- **Problem details**:
Having read the material, return every line of it exactly.

- **Task data**:

>>>

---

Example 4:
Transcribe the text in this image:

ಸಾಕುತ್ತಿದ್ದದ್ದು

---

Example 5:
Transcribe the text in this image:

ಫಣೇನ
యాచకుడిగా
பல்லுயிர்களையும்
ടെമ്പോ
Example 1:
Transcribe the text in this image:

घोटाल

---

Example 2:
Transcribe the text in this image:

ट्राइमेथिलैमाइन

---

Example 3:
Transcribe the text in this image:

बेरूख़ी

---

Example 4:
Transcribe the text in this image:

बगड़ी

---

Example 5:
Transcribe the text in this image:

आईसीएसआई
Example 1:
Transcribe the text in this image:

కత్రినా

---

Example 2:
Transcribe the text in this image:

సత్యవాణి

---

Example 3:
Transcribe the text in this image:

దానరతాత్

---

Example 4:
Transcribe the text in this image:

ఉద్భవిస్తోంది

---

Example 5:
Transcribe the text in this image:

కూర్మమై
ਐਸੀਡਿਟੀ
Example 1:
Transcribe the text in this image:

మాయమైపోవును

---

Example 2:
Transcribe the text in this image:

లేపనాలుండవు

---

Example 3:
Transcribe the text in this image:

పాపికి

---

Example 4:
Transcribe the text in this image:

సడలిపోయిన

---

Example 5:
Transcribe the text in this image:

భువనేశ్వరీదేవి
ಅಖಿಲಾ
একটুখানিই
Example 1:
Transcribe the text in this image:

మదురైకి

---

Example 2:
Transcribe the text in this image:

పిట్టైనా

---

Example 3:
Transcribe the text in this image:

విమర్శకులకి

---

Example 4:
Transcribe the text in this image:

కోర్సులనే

<<<

- **Result for this exercise**:
---

Example 4:
Transcribe the text in this image:

ಸಾಕುತ್ತಿದ್ದದ್ದು

---

Example 5:
Transcribe the text in this image:

ಫಣೇನ
యాచకుడిగా
பல்லுயிர்களையும்
ടെമ്പോ
Example 1:
Transcribe the text in this image:

घोटाल

---

Example 2:
Transcribe the text in this image:

ट्राइमेथिलैमाइन

---

Example 3:
Transcribe the text in this image:

बेरूख़ी

---

Example 4:
Transcribe the text in this image:

बगड़ी

---

Example 5:
Transcribe the text in this image:

आईसीएसआई
Example 1:
Transcribe the text in this image:

కత్రినా

---

Example 2:
Transcribe the text in this image:

సత్యవాణి

---

Example 3:
Transcribe the text in this image:

దానరతాత్

---

Example 4:
Transcribe the text in this image:

ఉద్భవిస్తోంది

---

Example 5:
Transcribe the text in this image:

కూర్మమై
ਐਸੀਡਿਟੀ
Example 1:
Transcribe the text in this image:

మాయమైపోవును

---

Example 2:
Transcribe the text in this image:

లేపనాలుండవు

---

Example 3:
Transcribe the text in this image:

పాపికి

---

Example 4:
Transcribe the text in this image:

సడలిపోయిన

---

Example 5:
Transcribe the text in this image:

భువనేశ్వరీదేవి
ಅಖಿಲಾ
একটুখানিই
Example 1:
Transcribe the text in this image:

మదురైకి

---

Example 2:
Transcribe the text in this image:

పిట్టైనా

---

Example 3:
Transcribe the text in this image:

విమర్శకులకి

---

Example 4:
Transcribe the text in this image:

కోర్సులనే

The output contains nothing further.